* TEXTAUSZUG *
--*--
Mit der Revision rügt der Beklagte eine Verletzung des § 7 Abs. 3 Satz 1 BAföG, der eine eindeutige Zeitschranke beinhalte.
Der Kläger verteidigt das angefochtene Urteil.
Der Vertreter des Bundesinteresses beim Bundesverwaltungsgericht unterstützt die Rechtsauffassung des Beklagten.
Die Beteiligten haben sich mit einer Entscheidung ohne mündliche Verhandlung einverstanden erklärt.
Entscheidungsgründe
II.
Die Revision des Beklagten, über die das Bundesverwaltungsgericht gemäß § 141 Satz 1 i.V.m. § 125 Abs. 1 und § 101 Abs. 2 VwGO ohne mündliche Verhandlung entscheiden kann, ist begründet. Die Klageabweisung durch das Verwaltungsgericht ist rechtens, das Berufungsurteil ist mit Bundesrecht (§ 137 Abs. 1 Nr. 1 VwGO) nicht vereinbar und unter Zurückweisung der Berufung aufzuheben (§ 144 Abs. 3 Satz 1 Nr. 1 VwGO).
Der Kläger hat nach § 7 Abs. 3 BAföG in der hier maßgeblichen Fassung des am 1. August 1996 in Kraft getretenen 18. BAföG-Änderungsgesetzes vom 17. Juli 1996 (BGBl I S. 1006) keinen Anspruch gegen den Beklagten auf Ausbildungsförderung. Die Bestimmung lautet:
“Hat der Auszubildende
- erstmals und aus wichtigem Grund oder
aus unabweisbarem Grund
die Ausbildung abgebrochen oder die Fachrichtung gewechselt, so wird Ausbildungsförderung für eine andere Ausbildung geleistet; bei Auszubildenden an Höheren Fachschulen, Akademien und Hochschulen gilt Nummer 1 nur bis zum Beginn des dritten Fachsemesters.
--*--
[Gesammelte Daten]

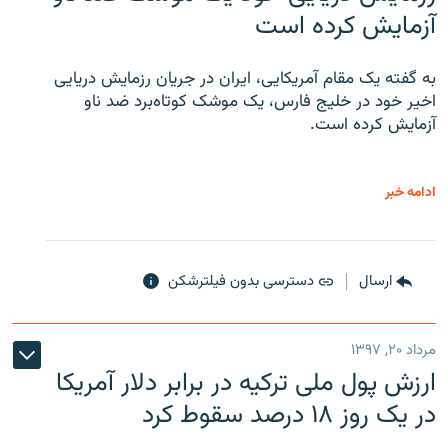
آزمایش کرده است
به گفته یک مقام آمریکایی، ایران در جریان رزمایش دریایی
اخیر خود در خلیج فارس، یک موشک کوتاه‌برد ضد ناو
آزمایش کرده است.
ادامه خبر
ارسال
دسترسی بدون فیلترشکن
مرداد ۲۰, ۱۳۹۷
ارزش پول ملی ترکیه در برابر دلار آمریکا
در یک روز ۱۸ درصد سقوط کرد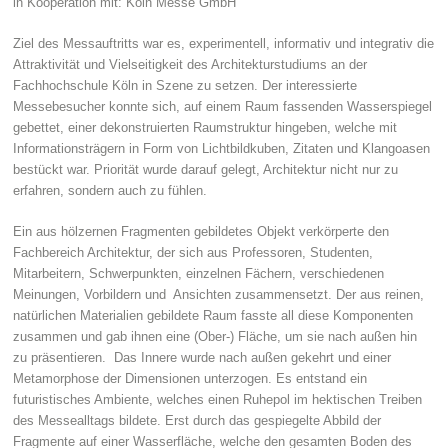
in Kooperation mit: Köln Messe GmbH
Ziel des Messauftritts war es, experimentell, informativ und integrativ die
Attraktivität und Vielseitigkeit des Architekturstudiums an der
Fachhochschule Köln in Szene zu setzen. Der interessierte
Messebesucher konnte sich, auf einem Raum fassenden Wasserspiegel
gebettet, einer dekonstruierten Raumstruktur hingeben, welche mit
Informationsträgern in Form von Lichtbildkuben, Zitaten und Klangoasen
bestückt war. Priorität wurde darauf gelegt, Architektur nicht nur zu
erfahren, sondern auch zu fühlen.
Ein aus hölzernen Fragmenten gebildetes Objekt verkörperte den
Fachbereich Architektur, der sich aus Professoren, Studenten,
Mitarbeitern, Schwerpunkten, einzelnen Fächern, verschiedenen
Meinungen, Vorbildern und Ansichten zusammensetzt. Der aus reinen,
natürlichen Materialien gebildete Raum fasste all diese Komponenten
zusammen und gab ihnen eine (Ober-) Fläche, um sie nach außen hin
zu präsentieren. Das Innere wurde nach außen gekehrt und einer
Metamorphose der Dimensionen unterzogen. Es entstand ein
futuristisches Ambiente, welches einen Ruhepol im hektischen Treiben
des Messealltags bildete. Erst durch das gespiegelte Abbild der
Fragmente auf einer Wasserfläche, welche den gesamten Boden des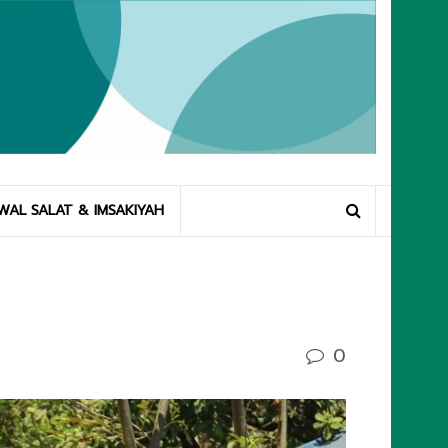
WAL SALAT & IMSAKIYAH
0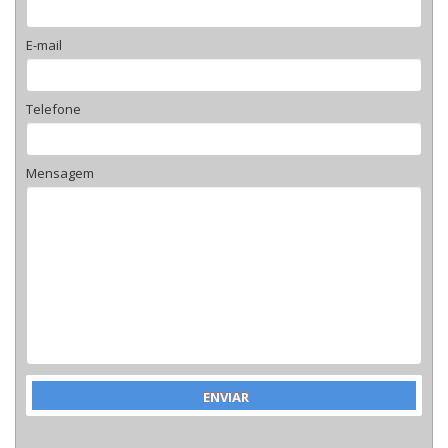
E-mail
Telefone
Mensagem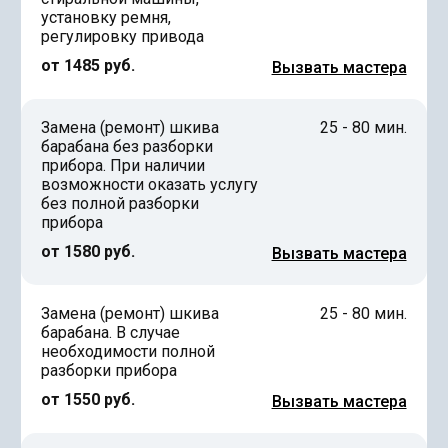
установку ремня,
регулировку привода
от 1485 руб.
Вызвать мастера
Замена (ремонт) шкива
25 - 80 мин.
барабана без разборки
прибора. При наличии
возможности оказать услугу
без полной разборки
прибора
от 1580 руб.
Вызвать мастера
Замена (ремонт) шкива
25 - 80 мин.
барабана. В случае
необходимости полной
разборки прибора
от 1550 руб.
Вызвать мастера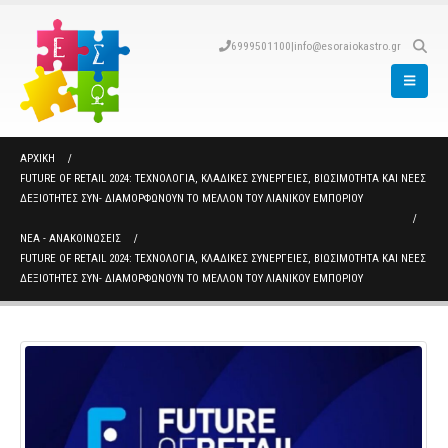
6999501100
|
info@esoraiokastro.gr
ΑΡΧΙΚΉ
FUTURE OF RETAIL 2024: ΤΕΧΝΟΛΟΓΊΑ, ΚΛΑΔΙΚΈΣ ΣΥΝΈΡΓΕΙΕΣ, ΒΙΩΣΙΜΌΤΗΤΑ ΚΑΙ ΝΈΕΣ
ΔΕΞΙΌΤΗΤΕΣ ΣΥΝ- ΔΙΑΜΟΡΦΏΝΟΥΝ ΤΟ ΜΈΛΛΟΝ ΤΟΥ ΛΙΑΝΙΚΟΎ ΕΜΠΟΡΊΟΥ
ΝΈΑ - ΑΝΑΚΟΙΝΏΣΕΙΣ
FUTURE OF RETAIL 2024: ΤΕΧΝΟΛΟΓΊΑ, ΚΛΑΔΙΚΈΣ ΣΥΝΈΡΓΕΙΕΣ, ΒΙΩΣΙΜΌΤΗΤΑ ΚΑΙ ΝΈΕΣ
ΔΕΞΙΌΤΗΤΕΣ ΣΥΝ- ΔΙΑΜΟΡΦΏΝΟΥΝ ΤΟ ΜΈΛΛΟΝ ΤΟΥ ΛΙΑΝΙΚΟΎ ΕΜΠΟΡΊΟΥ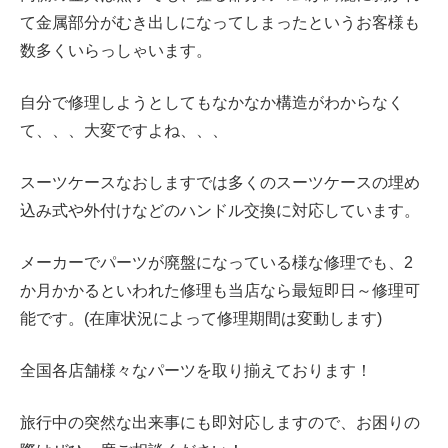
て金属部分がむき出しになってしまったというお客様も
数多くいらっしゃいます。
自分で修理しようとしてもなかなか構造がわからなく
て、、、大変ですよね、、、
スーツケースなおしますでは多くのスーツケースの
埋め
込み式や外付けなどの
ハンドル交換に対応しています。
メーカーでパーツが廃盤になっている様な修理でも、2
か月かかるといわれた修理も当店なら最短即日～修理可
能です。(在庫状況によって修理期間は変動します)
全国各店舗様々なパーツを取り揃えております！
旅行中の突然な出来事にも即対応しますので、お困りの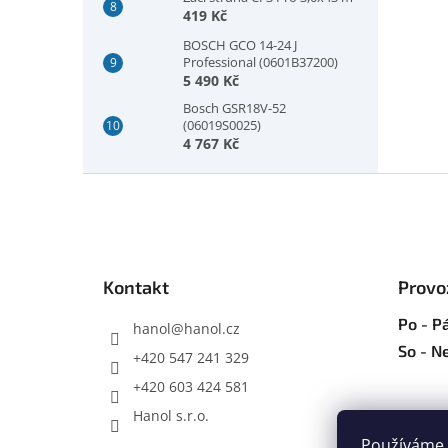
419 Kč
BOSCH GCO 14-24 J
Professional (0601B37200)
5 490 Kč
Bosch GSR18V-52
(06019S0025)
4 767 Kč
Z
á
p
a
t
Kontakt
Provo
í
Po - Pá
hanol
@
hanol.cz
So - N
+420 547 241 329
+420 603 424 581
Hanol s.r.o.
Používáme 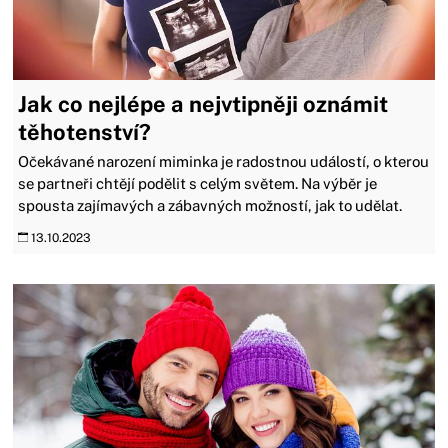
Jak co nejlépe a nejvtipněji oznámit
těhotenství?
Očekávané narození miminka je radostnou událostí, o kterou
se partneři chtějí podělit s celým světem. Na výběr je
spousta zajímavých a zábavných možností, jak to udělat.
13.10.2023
--*--
* AUFGABENSTELLUNG *
Schreiben Sie den Urteilsauszug zur Ausbildungsförderung nach § 7 Abs. 3 BAföG im Anschluss an seinen letzten Satz weiter.

* ANTWORT *
”
Rechtsfehlerfrei hat das Berufungsgericht das Vorliegen eines “unabweisbaren Grundes” für den Fachrichtungswechsel des Klägers verneint, mit Blick auf den vom Kläger vorgetragenen “Neigungswandel” aber einen “wichtigen Grund” bejaht (vgl. dazu Urteile des Senats vom 12. Februar 1976 – BVerwG 5 C 86.74 – ≪BVerwGE 50, 161, 164≫; Urteil vom 9. Juni 1983 – BVerwG 5 C 8.80 – ≪BVerwGE 67, 235, 237, 243 f.≫). Nach § 7 Abs. 3 Satz 1 Halbsatz 2 BAföG (F. 1996) gilt die Förderungsgewährleistung bei einem Fachrichtungswechsel aus wichtigem Grund gemäß Nummer 1 aber “nur bis zum Beginn des dritten Fachsemesters”, so dass der Kläger, der sich erst nach Abschluss des vierten Fachsemesters und zu Beginn seines fünften Studiensemesters im Studiengang Humanmedizin immatrikuliert hat, nach dem eindeutigen Wortlaut der Bestimmung von der Ausbildungsförderung “für eine andere Ausbildung” ausgeschlossen ist.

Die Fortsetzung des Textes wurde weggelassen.